Provided material -
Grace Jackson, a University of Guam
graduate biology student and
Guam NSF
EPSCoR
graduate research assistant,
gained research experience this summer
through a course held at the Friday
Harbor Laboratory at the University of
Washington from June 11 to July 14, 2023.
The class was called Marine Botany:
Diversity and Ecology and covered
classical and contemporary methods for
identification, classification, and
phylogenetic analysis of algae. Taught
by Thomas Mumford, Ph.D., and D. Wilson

Work required -
Print the listing above again, line for line, without changing a word.

Your response -
Grace Jackson, a University of Guam
graduate biology student and
Guam NSF
EPSCoR
graduate research assistant,
gained research experience this summer
through a course held at the Friday
Harbor Laboratory at the University of
Washington from June 11 to July 14, 2023.
The class was called Marine Botany:
Diversity and Ecology and covered
classical and contemporary methods for
identification, classification, and
phylogenetic analysis of algae. Taught
by Thomas Mumford, Ph.D., and D. Wilson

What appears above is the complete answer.